Wow, your experience brought tears to my eyes! i am so grateful that you and Linc are oaky and getting stronger and healthier everyday. He is so adorable and I can't even imagine how hard it was to go through the things you went through. But I am so glad that you are home and together as a family. HUGS!
So glad you are all doing better. Have been worried about you. Please call me, even if you just want to talk.
I was so excited for this post... I kept checking your blog waiting. However this is so far from what I expected, but I am glad the story had a happy ending and everyone made it home happy and healthy!
18 years ago I had a similar experience. We are so happy to here you and your precious little one are on the mend and getting stronger! This is a wonderful blessing - you and baby are well and at home together! Hugs to you all!

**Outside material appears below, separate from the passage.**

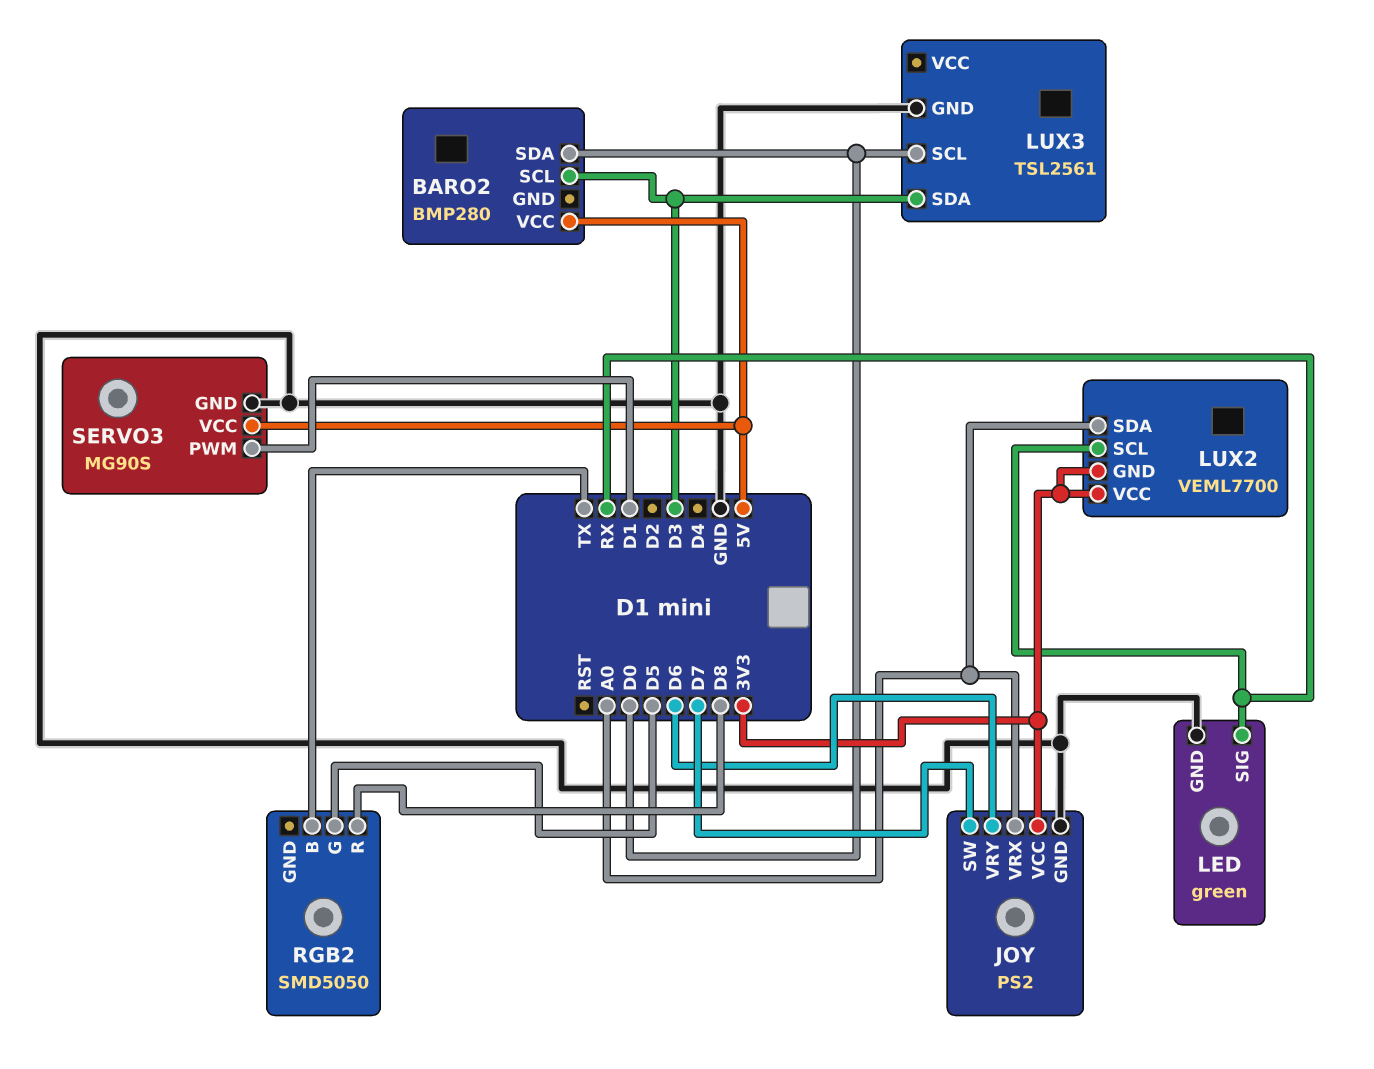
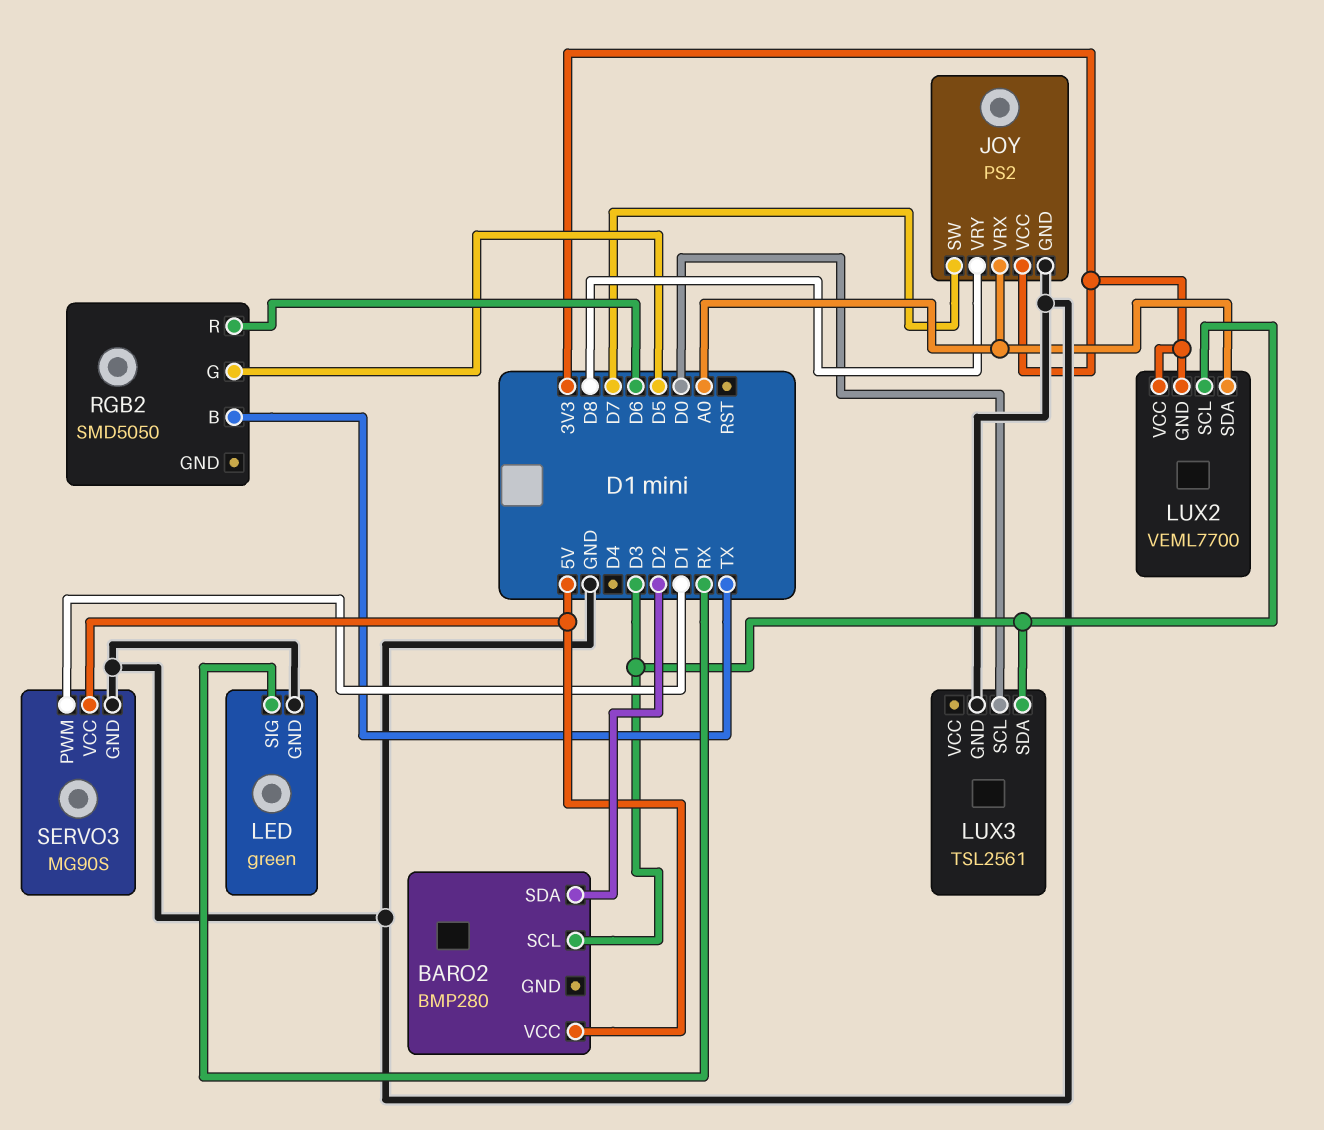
BARO2 pin SDA: D0 -> D2
JOY pin VRY: D6 -> D8
LUX2 pin SCL: RX -> D3
RGB2 pin R: D8 -> D6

Oh Sherry! I KNEW I missed a huge chunk of the story from the boys. What an experience. I was so sad to hear that you'd had a C-section when no one wants one . . . and, then now see that is was such a blessing. Lincs is a special little boy with a special purpose to make it through everything - and to be so crazy cute, too!
We love you guys! I'll be in town next week . . . and I'm coming by!!
oh sher, i am so sorry you had to go through all of that uncertainty but so glad you are both doing well and healing and getting better. so glad you posted the whole story, i been wondering how it all went down. love you!
Oh, Sherry! What an amazing woman you are. Thank you so much for sharing that story! I am so happy to hear that the two of you are making a good recovery. Love you!
Thank goodness you and Lincs are okay and are both recovering. It was a scary read and my heart was pounding in parts and I'm so hapy you're okay and that you and your baby are safe and sound at home.